At age 18 Louise went to college at Vassar. She graduated in 1925 with a degree in English. After college her family moved to California. There, her interests extended to the sky as she became one of the few female pilots of the day, known as the PowderPuffs. Some of her flights included routes from California to Florida. Her time was divided between flying and continuous volunteer work, even serving as Volunteer Chair of the Outpatient Clinic of the Pasadena Hospital. When World War II arrived there was no stopping Louise from enlisting in the Women’s Army Corps in 1942.
Louise’s vast areas of interest and skills led her to be an asset to the WAC. She was classified as a Miscellaneous Specialist, first working in classification and assignment of new personnel, but after 18 months she went to officers’ school and later became a first lieutenant.
Louise’s main duty became the creation of a record of personal experiences of all the outfits of the WAC. Her time in the war was spaced over England, Germany, and France. In 1945 she received an honorable discharge.
In 1935, Franklin Roosevelt approved the funding for government-supported agricultural colonies in Alaska. Louise was very drawn to the idea of farming, and after the war there was nothing to stop her plans for a farm. In 1948, she ventured north to Alaska. However, no farmer would sell land to a woman, especially one without farming experience. So Louise bought an unfinished farm of 240 acres, ten cows, an incomplete barn, and a cabin.
Louise spent the first three months in a tent, giving the cabin to the hired help she needed. The next three years were spent living in the basement of the house she was having built. As the farm grew, buildings were added, all designed personally by Louise. She had the most extensive, state of the art milking barn in Alaska, which included a loafing parlor to let the cattle in out of the snow. Local farmers who mocked her new facility were shocked as her farm quickly became successful and produced some of the best milk in the Valley. As other farms failed or farmers chose to leave Alaska, Louise bought up the land. At its height, Spring Creek Farm had over 1,000 acres and milked over 120 cows.
While on the farm, Louise continued to live up to her title of miscellaneous specialist. She wanted to have her hand in everything, and she was not a woman who could be bossed around. She drove the tractors until the styles changed and she could no longer reach the pedals. She was also given a weekend to run the milking parlor, though after that weekend she was never allowed to milk again.
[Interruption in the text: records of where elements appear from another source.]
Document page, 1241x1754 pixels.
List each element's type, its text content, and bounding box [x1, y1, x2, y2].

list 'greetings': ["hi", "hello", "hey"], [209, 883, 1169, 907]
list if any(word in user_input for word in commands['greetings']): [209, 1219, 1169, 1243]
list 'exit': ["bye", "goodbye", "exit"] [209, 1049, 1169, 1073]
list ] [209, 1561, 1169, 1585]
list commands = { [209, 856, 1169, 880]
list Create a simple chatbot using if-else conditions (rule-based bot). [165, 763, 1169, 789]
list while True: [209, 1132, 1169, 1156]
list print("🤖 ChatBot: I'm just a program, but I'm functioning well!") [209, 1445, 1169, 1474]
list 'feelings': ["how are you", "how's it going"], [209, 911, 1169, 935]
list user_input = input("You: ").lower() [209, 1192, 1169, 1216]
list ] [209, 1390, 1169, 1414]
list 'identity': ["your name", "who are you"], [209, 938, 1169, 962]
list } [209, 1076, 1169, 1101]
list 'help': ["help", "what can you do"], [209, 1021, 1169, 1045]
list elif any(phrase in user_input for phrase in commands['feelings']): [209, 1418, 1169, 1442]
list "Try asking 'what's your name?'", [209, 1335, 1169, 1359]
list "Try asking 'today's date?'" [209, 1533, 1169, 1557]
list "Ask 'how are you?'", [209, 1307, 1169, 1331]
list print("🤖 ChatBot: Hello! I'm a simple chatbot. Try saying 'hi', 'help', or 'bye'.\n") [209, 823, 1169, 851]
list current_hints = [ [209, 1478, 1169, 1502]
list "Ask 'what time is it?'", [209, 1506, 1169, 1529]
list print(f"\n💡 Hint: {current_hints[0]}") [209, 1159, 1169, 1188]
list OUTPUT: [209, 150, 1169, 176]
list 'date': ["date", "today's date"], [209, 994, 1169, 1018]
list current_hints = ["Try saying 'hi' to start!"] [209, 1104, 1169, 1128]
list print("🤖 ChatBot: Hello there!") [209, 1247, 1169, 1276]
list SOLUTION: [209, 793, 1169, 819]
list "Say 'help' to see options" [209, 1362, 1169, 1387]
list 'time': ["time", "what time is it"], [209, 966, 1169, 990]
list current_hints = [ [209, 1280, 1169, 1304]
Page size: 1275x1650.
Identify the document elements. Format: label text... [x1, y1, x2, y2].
Louise’s interest stretched throughout Alaska. She was not a woman to sit at home and knit. Her free time was filled with volunteer work or a variety of committee meetings. She served on the Women’s Republican Party and a committee to prevent billboards from being placed on highways in Alaska. She helped establish a number of museums and the Palmer Library and found a new hospital to volunteer for. A sucker for seemingly lost causes, Louise worked with Joe Reddington to bring back the Iditarod and began to put her two cents into the Alaska Methodist University (AMU), now Alaska Pacific University (APU).
Louise was looking for a University Board to serve on in the 50s. She was turned away from UAA because she was a woman, and in 1957 she began to serve on the Board of Trustees for AMU. She felt that a private education was much better than one gained from a state school.
In June of 1973 Louise created the Dewolf-Kellogg Trust, setting aside 700 acres for the use of the newly established Alaska Pacific University. She wanted a place for students to come and be with nature.
"Let there be no doubt about it. My aim is to protect the land for use by private educational institutions, for without the serenity of fields and woods, animals and friendly birds in their natural setting, a private educational institution can offer only book learning, not real education."
Louise stopped dairy farming in 1980, but she remained active in her many organizations and in life. She drove like a bat out of hell until her license was taken away because she was 90 going 90. Louise was an avid hostess and had many guests at her farm over the years.
Louise Kellogg died in 2001 and Alaska Pacific University honors her by cherishing the opportunity she has given our students.
Thanks to Louise’s family for these stories.